+++ Excerpted records
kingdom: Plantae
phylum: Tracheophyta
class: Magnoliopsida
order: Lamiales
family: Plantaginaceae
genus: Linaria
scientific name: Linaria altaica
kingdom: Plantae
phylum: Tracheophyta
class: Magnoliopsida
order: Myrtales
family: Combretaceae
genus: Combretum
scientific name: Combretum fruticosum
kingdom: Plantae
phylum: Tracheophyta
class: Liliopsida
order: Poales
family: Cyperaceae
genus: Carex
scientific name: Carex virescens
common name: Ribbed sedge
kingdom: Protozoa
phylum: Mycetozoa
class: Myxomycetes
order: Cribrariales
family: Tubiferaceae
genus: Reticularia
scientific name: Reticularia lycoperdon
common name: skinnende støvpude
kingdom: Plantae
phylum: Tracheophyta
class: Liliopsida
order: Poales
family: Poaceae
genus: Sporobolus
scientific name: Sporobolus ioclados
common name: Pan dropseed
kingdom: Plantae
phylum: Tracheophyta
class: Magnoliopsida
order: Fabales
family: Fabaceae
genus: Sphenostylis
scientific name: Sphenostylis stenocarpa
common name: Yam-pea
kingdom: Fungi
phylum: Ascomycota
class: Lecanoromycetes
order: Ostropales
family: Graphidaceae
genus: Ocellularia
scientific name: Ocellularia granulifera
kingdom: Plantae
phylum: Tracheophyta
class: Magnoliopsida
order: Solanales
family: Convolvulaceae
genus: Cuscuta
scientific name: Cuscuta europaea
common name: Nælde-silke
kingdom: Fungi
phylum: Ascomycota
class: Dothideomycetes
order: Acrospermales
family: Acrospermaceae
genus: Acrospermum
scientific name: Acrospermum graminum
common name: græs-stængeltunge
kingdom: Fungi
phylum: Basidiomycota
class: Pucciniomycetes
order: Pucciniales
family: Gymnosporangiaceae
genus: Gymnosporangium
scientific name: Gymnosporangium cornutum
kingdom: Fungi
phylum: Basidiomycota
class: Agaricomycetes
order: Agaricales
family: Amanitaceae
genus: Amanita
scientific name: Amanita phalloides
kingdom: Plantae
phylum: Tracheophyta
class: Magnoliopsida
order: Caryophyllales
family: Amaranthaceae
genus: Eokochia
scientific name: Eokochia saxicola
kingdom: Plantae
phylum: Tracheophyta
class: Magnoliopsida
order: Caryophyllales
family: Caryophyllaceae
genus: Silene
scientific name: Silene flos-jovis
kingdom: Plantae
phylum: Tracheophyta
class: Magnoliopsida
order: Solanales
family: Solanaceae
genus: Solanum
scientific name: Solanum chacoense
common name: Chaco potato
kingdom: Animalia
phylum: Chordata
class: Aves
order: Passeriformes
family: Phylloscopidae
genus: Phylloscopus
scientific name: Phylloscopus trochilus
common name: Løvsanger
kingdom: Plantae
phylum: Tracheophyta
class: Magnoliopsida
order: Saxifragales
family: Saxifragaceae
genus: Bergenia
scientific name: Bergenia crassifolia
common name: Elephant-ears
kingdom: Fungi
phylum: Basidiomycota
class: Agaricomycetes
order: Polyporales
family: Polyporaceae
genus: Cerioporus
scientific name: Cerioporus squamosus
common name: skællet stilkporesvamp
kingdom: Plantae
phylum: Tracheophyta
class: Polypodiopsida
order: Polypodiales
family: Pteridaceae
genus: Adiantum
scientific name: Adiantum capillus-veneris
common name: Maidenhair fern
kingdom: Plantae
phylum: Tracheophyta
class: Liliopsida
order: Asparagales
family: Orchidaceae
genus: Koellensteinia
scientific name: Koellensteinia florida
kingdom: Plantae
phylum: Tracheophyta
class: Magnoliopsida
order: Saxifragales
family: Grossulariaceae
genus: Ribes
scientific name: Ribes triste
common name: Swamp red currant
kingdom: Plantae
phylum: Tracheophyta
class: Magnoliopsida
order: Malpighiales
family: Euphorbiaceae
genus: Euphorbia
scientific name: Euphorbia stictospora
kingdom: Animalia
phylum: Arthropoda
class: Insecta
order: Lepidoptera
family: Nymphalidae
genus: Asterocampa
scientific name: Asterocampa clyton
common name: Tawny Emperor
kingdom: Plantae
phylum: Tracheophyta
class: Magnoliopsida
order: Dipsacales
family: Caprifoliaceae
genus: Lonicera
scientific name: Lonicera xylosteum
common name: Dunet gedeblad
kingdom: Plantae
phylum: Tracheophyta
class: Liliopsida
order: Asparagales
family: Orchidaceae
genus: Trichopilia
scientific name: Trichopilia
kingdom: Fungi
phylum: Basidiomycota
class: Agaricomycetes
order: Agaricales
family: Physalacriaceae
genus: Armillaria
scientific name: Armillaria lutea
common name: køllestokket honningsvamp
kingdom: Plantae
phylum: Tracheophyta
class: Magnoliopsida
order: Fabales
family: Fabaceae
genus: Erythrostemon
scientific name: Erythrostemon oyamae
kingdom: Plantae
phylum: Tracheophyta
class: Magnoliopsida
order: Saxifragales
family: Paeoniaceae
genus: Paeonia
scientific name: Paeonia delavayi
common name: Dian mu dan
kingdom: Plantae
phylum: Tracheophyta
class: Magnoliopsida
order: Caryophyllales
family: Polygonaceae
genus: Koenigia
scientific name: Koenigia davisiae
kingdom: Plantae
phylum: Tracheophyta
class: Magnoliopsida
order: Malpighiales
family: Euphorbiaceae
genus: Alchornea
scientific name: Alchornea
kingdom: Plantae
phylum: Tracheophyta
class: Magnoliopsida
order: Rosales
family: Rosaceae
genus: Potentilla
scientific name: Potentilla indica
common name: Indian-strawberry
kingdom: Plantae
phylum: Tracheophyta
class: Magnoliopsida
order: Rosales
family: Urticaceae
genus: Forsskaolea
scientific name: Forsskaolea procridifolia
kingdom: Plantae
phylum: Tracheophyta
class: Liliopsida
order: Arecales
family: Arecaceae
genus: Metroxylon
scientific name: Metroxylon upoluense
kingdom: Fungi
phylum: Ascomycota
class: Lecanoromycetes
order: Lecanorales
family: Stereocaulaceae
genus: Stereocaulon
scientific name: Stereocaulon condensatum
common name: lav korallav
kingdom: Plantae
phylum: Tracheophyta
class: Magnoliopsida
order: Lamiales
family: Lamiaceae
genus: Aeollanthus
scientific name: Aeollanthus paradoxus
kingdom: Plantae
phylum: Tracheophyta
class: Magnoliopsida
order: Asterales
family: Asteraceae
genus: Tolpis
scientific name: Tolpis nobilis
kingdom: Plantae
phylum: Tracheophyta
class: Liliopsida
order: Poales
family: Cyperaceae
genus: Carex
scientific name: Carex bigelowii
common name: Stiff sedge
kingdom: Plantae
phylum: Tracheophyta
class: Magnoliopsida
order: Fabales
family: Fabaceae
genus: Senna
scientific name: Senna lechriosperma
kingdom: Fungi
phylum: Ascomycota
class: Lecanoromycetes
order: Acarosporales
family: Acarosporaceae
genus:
++++++
Update all of the data above by replacing each "common name" with "vernacular name" and leaving every other part of the lines unchanged.

kingdom: Plantae
phylum: Tracheophyta
class: Magnoliopsida
order: Lamiales
family: Plantaginaceae
genus: Linaria
scientific name: Linaria altaica
kingdom: Plantae
phylum: Tracheophyta
class: Magnoliopsida
order: Myrtales
family: Combretaceae
genus: Combretum
scientific name: Combretum fruticosum
kingdom: Plantae
phylum: Tracheophyta
class: Liliopsida
order: Poales
family: Cyperaceae
genus: Carex
scientific name: Carex virescens
vernacular name: Ribbed sedge
kingdom: Protozoa
phylum: Mycetozoa
class: Myxomycetes
order: Cribrariales
family: Tubiferaceae
genus: Reticularia
scientific name: Reticularia lycoperdon
vernacular name: skinnende støvpude
kingdom: Plantae
phylum: Tracheophyta
class: Liliopsida
order: Poales
family: Poaceae
genus: Sporobolus
scientific name: Sporobolus ioclados
vernacular name: Pan dropseed
kingdom: Plantae
phylum: Tracheophyta
class: Magnoliopsida
order: Fabales
family: Fabaceae
genus: Sphenostylis
scientific name: Sphenostylis stenocarpa
vernacular name: Yam-pea
kingdom: Fungi
phylum: Ascomycota
class: Lecanoromycetes
order: Ostropales
family: Graphidaceae
genus: Ocellularia
scientific name: Ocellularia granulifera
kingdom: Plantae
phylum: Tracheophyta
class: Magnoliopsida
order: Solanales
family: Convolvulaceae
genus: Cuscuta
scientific name: Cuscuta europaea
vernacular name: Nælde-silke
kingdom: Fungi
phylum: Ascomycota
class: Dothideomycetes
order: Acrospermales
family: Acrospermaceae
genus: Acrospermum
scientific name: Acrospermum graminum
vernacular name: græs-stængeltunge
kingdom: Fungi
phylum: Basidiomycota
class: Pucciniomycetes
order: Pucciniales
family: Gymnosporangiaceae
genus: Gymnosporangium
scientific name: Gymnosporangium cornutum
kingdom: Fungi
phylum: Basidiomycota
class: Agaricomycetes
order: Agaricales
family: Amanitaceae
genus: Amanita
scientific name: Amanita phalloides
kingdom: Plantae
phylum: Tracheophyta
class: Magnoliopsida
order: Caryophyllales
family: Amaranthaceae
genus: Eokochia
scientific name: Eokochia saxicola
kingdom: Plantae
phylum: Tracheophyta
class: Magnoliopsida
order: Caryophyllales
family: Caryophyllaceae
genus: Silene
scientific name: Silene flos-jovis
kingdom: Plantae
phylum: Tracheophyta
class: Magnoliopsida
order: Solanales
family: Solanaceae
genus: Solanum
scientific name: Solanum chacoense
vernacular name: Chaco potato
kingdom: Animalia
phylum: Chordata
class: Aves
order: Passeriformes
family: Phylloscopidae
genus: Phylloscopus
scientific name: Phylloscopus trochilus
vernacular name: Løvsanger
kingdom: Plantae
phylum: Tracheophyta
class: Magnoliopsida
order: Saxifragales
family: Saxifragaceae
genus: Bergenia
scientific name: Bergenia crassifolia
vernacular name: Elephant-ears
kingdom: Fungi
phylum: Basidiomycota
class: Agaricomycetes
order: Polyporales
family: Polyporaceae
genus: Cerioporus
scientific name: Cerioporus squamosus
vernacular name: skællet stilkporesvamp
kingdom: Plantae
phylum: Tracheophyta
class: Polypodiopsida
order: Polypodiales
family: Pteridaceae
genus: Adiantum
scientific name: Adiantum capillus-veneris
vernacular name: Maidenhair fern
kingdom: Plantae
phylum: Tracheophyta
class: Liliopsida
order: Asparagales
family: Orchidaceae
genus: Koellensteinia
scientific name: Koellensteinia florida
kingdom: Plantae
phylum: Tracheophyta
class: Magnoliopsida
order: Saxifragales
family: Grossulariaceae
genus: Ribes
scientific name: Ribes triste
vernacular name: Swamp red currant
kingdom: Plantae
phylum: Tracheophyta
class: Magnoliopsida
order: Malpighiales
family: Euphorbiaceae
genus: Euphorbia
scientific name: Euphorbia stictospora
kingdom: Animalia
phylum: Arthropoda
class: Insecta
order: Lepidoptera
family: Nymphalidae
genus: Asterocampa
scientific name: Asterocampa clyton
vernacular name: Tawny Emperor
kingdom: Plantae
phylum: Tracheophyta
class: Magnoliopsida
order: Dipsacales
family: Caprifoliaceae
genus: Lonicera
scientific name: Lonicera xylosteum
vernacular name: Dunet gedeblad
kingdom: Plantae
phylum: Tracheophyta
class: Liliopsida
order: Asparagales
family: Orchidaceae
genus: Trichopilia
scientific name: Trichopilia
kingdom: Fungi
phylum: Basidiomycota
class: Agaricomycetes
order: Agaricales
family: Physalacriaceae
genus: Armillaria
scientific name: Armillaria lutea
vernacular name: køllestokket honningsvamp
kingdom: Plantae
phylum: Tracheophyta
class: Magnoliopsida
order: Fabales
family: Fabaceae
genus: Erythrostemon
scientific name: Erythrostemon oyamae
kingdom: Plantae
phylum: Tracheophyta
class: Magnoliopsida
order: Saxifragales
family: Paeoniaceae
genus: Paeonia
scientific name: Paeonia delavayi
vernacular name: Dian mu dan
kingdom: Plantae
phylum: Tracheophyta
class: Magnoliopsida
order: Caryophyllales
family: Polygonaceae
genus: Koenigia
scientific name: Koenigia davisiae
kingdom: Plantae
phylum: Tracheophyta
class: Magnoliopsida
order: Malpighiales
family: Euphorbiaceae
genus: Alchornea
scientific name: Alchornea
kingdom: Plantae
phylum: Tracheophyta
class: Magnoliopsida
order: Rosales
family: Rosaceae
genus: Potentilla
scientific name: Potentilla indica
vernacular name: Indian-strawberry
kingdom: Plantae
phylum: Tracheophyta
class: Magnoliopsida
order: Rosales
family: Urticaceae
genus: Forsskaolea
scientific name: Forsskaolea procridifolia
kingdom: Plantae
phylum: Tracheophyta
class: Liliopsida
order: Arecales
family: Arecaceae
genus: Metroxylon
scientific name: Metroxylon upoluense
kingdom: Fungi
phylum: Ascomycota
class: Lecanoromycetes
order: Lecanorales
family: Stereocaulaceae
genus: Stereocaulon
scientific name: Stereocaulon condensatum
vernacular name: lav korallav
kingdom: Plantae
phylum: Tracheophyta
class: Magnoliopsida
order: Lamiales
family: Lamiaceae
genus: Aeollanthus
scientific name: Aeollanthus paradoxus
kingdom: Plantae
phylum: Tracheophyta
class: Magnoliopsida
order: Asterales
family: Asteraceae
genus: Tolpis
scientific name: Tolpis nobilis
kingdom: Plantae
phylum: Tracheophyta
class: Liliopsida
order: Poales
family: Cyperaceae
genus: Carex
scientific name: Carex bigelowii
vernacular name: Stiff sedge
kingdom: Plantae
phylum: Tracheophyta
class: Magnoliopsida
order: Fabales
family: Fabaceae
genus: Senna
scientific name: Senna lechriosperma
kingdom: Fungi
phylum: Ascomycota
class: Lecanoromycetes
order: Acarosporales
family: Acarosporaceae
genus:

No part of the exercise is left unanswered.